PROMPT A:
Decide whether each statement below agrees with the CPU boot timing text: (i) the 100ms maximum in the first measurement comes from delay calibration for the second socket; (ii) with parallel bootup enabled, the average reduction factor is about 23.5; (iii) in the real baseline, TSC synchronization accounts for 20ms of the maximum. Answer yes or no for each, quoting the words of the text that settle it.
PROMPT B:
Using the CPU boot timing text, answer these questions:
(i) On which branch was the baseline measured?
(ii) In the real baseline, on which CPU does the maximum occur?
(iii) How many primary threads of socket 0 are examined?

GIVEN TEXT:
---------------
Baseline tip tree x86/apic branch.

total avg/CPU min max
total : 912.081 8.217 3.720 113.271

The max of 100ms is due to the silly delay calibration for the second
socket which takes 100ms and was eliminated first. Also the other initial
cleanups and improvements take some time away.

So the real baseline becomes:

total avg/CPU min max
total : 785.960 7.081 3.752 36.098

The max here is on the first CPU of the second socket. 20ms of that is due
to TSC synchronization and an extra 2ms to react on the SIPI.

With parallel bootup enabled this becomes:

total avg/CPU min max
prepare: 39.108 0.352 0.238 0.883
online : 45.166 0.407 0.170 20.357
total : 84.274 0.759 0.408 21.240

That's a factor ~9.3 reduction on average.

Looking at the 27 primary threads of socket 0 then this becomes even more
interesting:

total avg/CPU min max
total : 325.764 12.065 11.981 14.125

versus:
total avg/CPU min max
prepare: 8.945 0.331 0.238 0.834
online : 4.830 0.179 0.170 0.212
total : 13.775 0.510 0.408 1.046

So the reduction factor is ~23.5 here. That's mostly because the 20ms TSC
sync is not skewing the picture.
---------------
GIVEN INFORMATION:
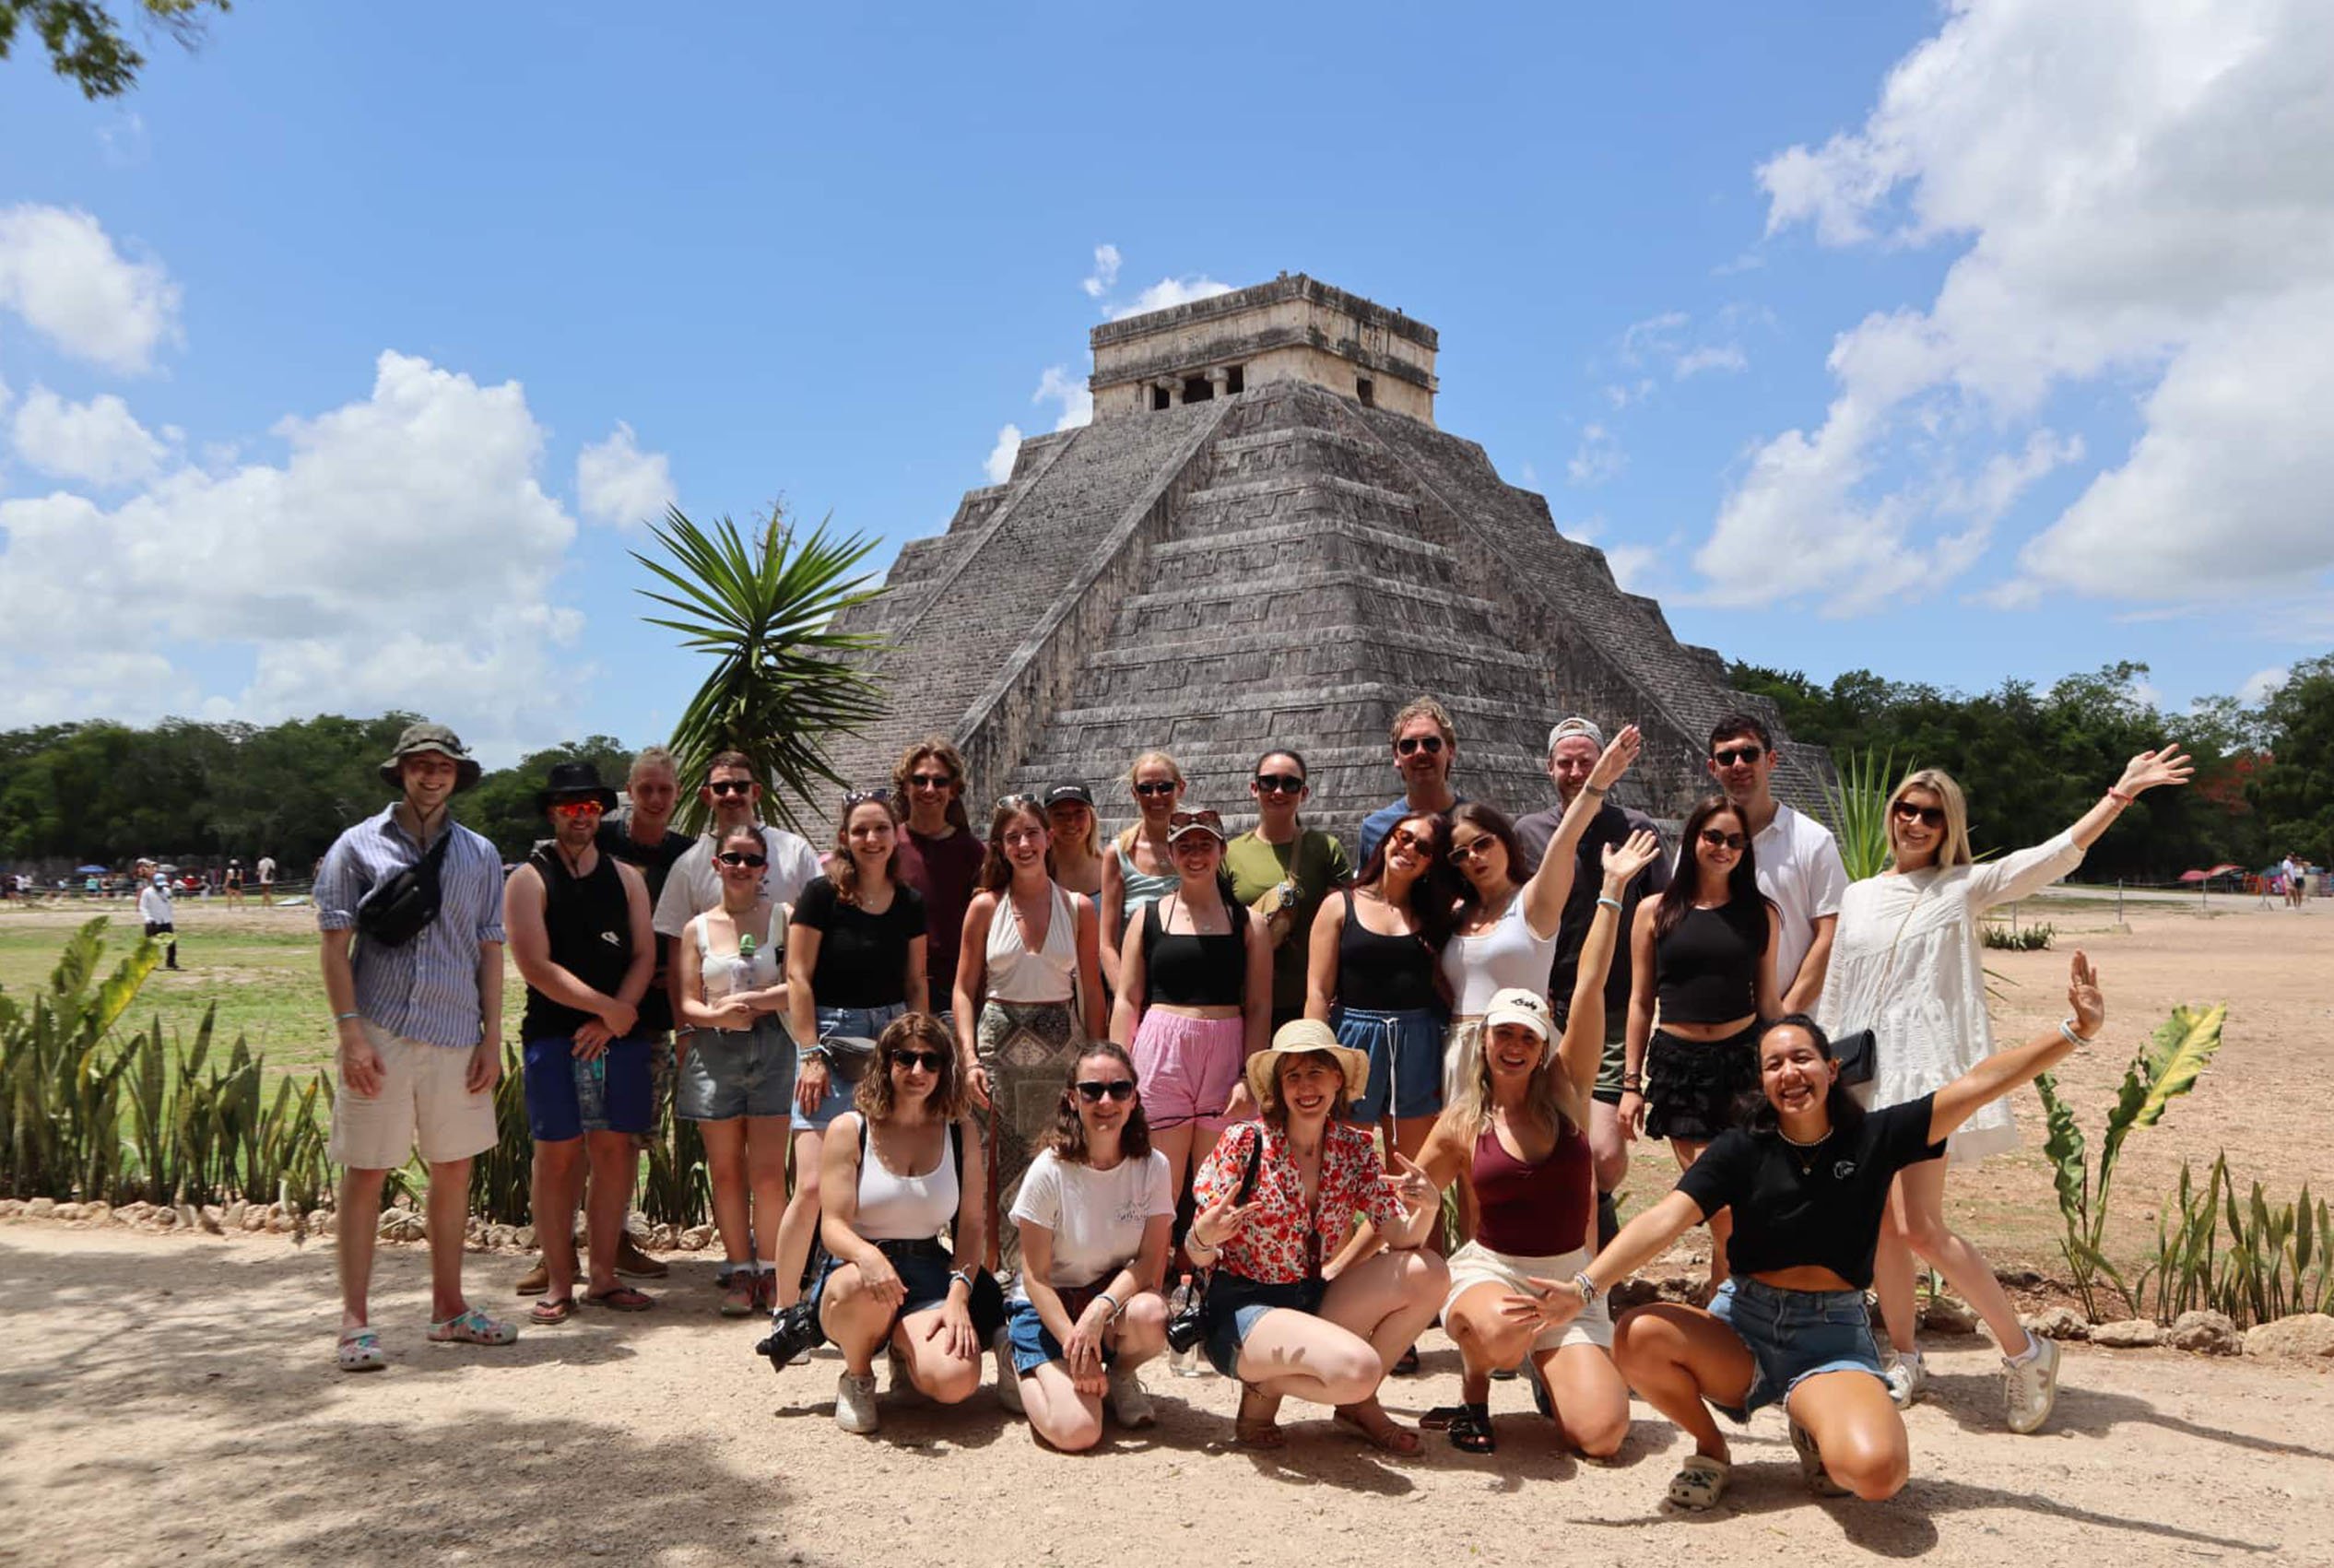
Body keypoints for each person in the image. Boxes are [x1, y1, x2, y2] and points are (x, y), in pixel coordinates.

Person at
---------------
WRITTEN ANSWER A:
(i) Yes: "The max of 100ms is due to the silly delay calibration for the second socket which takes 100ms"
(ii) No: "That's a factor ~9.3 reduction on average."
(iii) Yes: "20ms of that is due to TSC synchronization"

WRITTEN ANSWER B:
(i) The tip tree x86/apic branch.
(ii) The first CPU of the second socket.
(iii) 27.